Search code examples
performanceceylon

why recursive factorial is faster than fold in ceylon


I have this ceylon code :

Integer fact(Integer n)
{
    return (n<=1)then 1 else n*fact(n-1);
}
Integer? factorial(Integer|String|Null n)
{
    Integer? num;
    if(is String n)
    {
        num=parseInteger(n);
    }
    else if(is Integer n)
    {
        num=n;      
    }   
    else
    {
        num=null;
    }
    if(exists num)
    {
        if(num<0)
        {
            return null;
        }
        if(num==0)
        {
            return 1;
        }
        return (2..num).fold(1)((x,y)=>x*y);//line 1
    }
    else
    {
        return null;        
    }       
}
shared void main() 
{
    print("enter a number");
    value input=process.readLine()?.trimmed;
    value starttime=system.milliseconds;
    value fact=factorial(input);
    value elapsedtime=(system.milliseconds-starttime).float/1000;
    if(exists fact)
    {
        print("(!n)=``fact``");
        print(elapsedtime);
    }
    else
    {
        print("Error, either you gave a negative number or you didn't enter an integer(or did you left the input blank ?)");
    }   
}

On line 1 I'm using fold to calculate the factorial, I get performance between 0.08 and 0.06 seconds.

Now if I replace line 1 with this :

return fact(num);

I get performance between 0.021 and 0.012, why is that ?
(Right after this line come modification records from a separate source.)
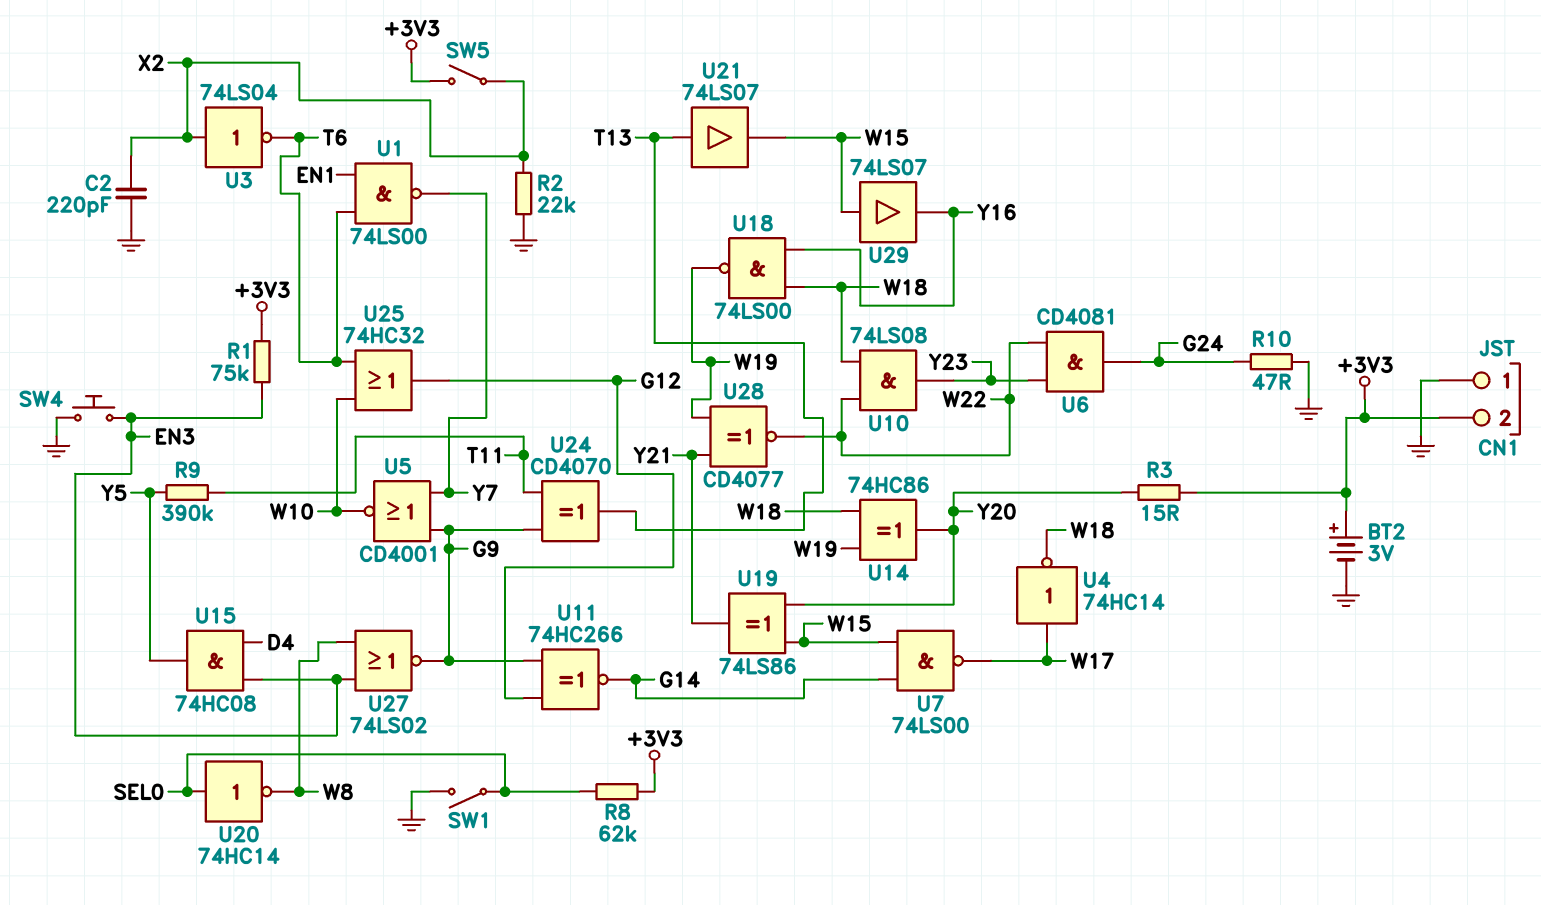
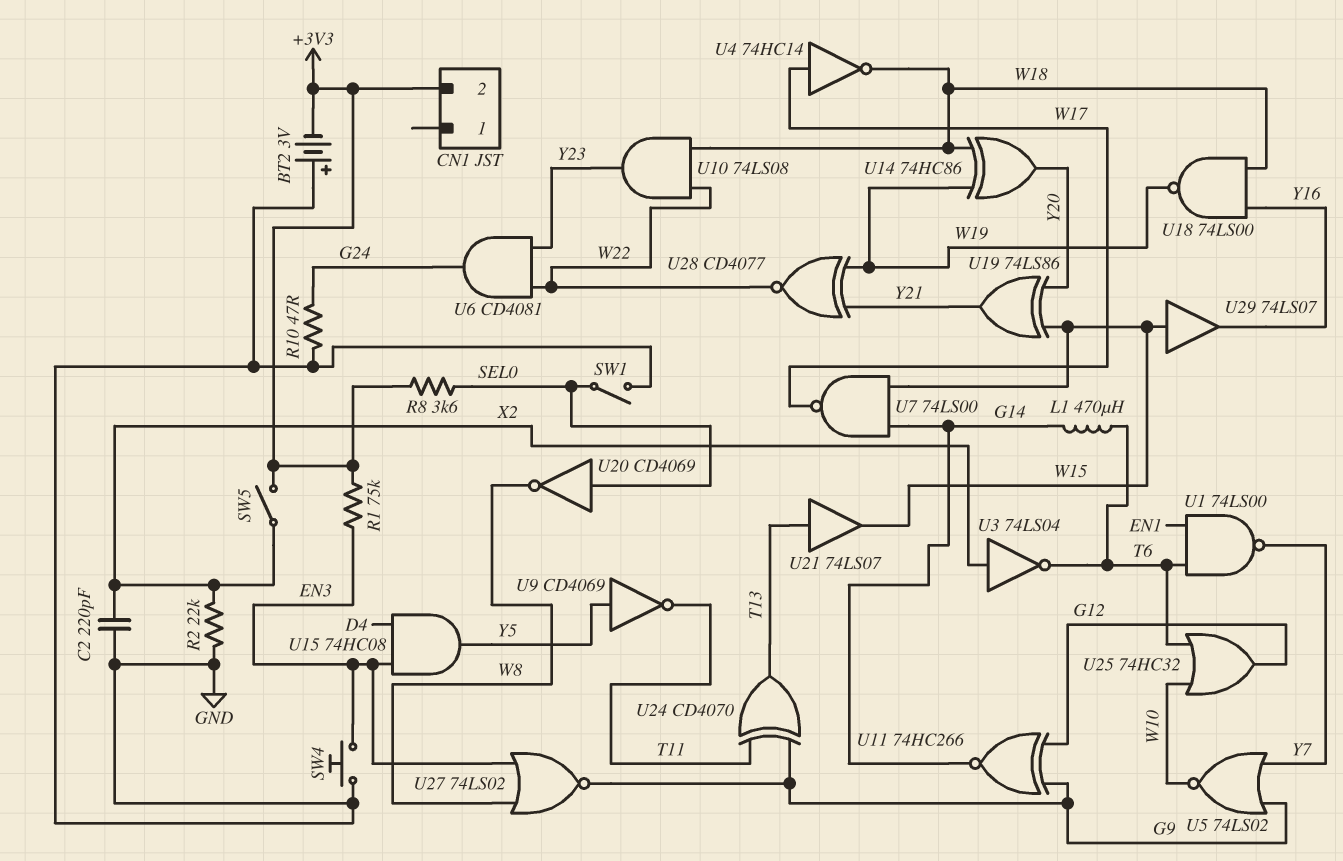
BT2: 3V (plus +3V3, minus GND) -> 3V (plus GND, minus +3V3)
CN1 pin 1: GND -> none
L1: none -> 470uH (G14, T6)
R3: 15 (+3V3, Y20) -> none
R8: 62k (+3V3, SEL0) -> 3.6k (+3V3, SEL0)
R9: 390k (T11, Y5) -> none
U5: NOR CD4001 (in G9, in Y7, out W10) -> NOR 74LS02 (in G9, in Y7, out W10)
U9: none -> NOT CD4069 (in Y5, out T11)
U20: NOT 74HC14 (in SEL0, out W8) -> NOT CD4069 (in SEL0, out W8)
The number I tried was 10 in this case.


Solution

  • a couple of remarks first:

    • don't use system.milliseconds for small measurements, it's notoriously imprecise (it's max resolution is 1/60th of a second or about 16ms), use system.nanoTime instead

    • for the Java VM this is too small of a benchmark to be able to say anything worthwhile, the VM needs to "warm up" before it does any optimizations. See How do I write a correct micro-benchmark in Java? for more information

    But besides that one reason the fact() might be faster is because its code gets optimized internally to use Java primitive types while the fold() is a generic function which might mean that a lot of boxing is taking place.

    Right now Ceylon is not so good yet at optimizing functions having generic parameters or return types when dealing with basic types like Integer and Float and such. Hopefully in a future version we'll be able to remedy that somewhat.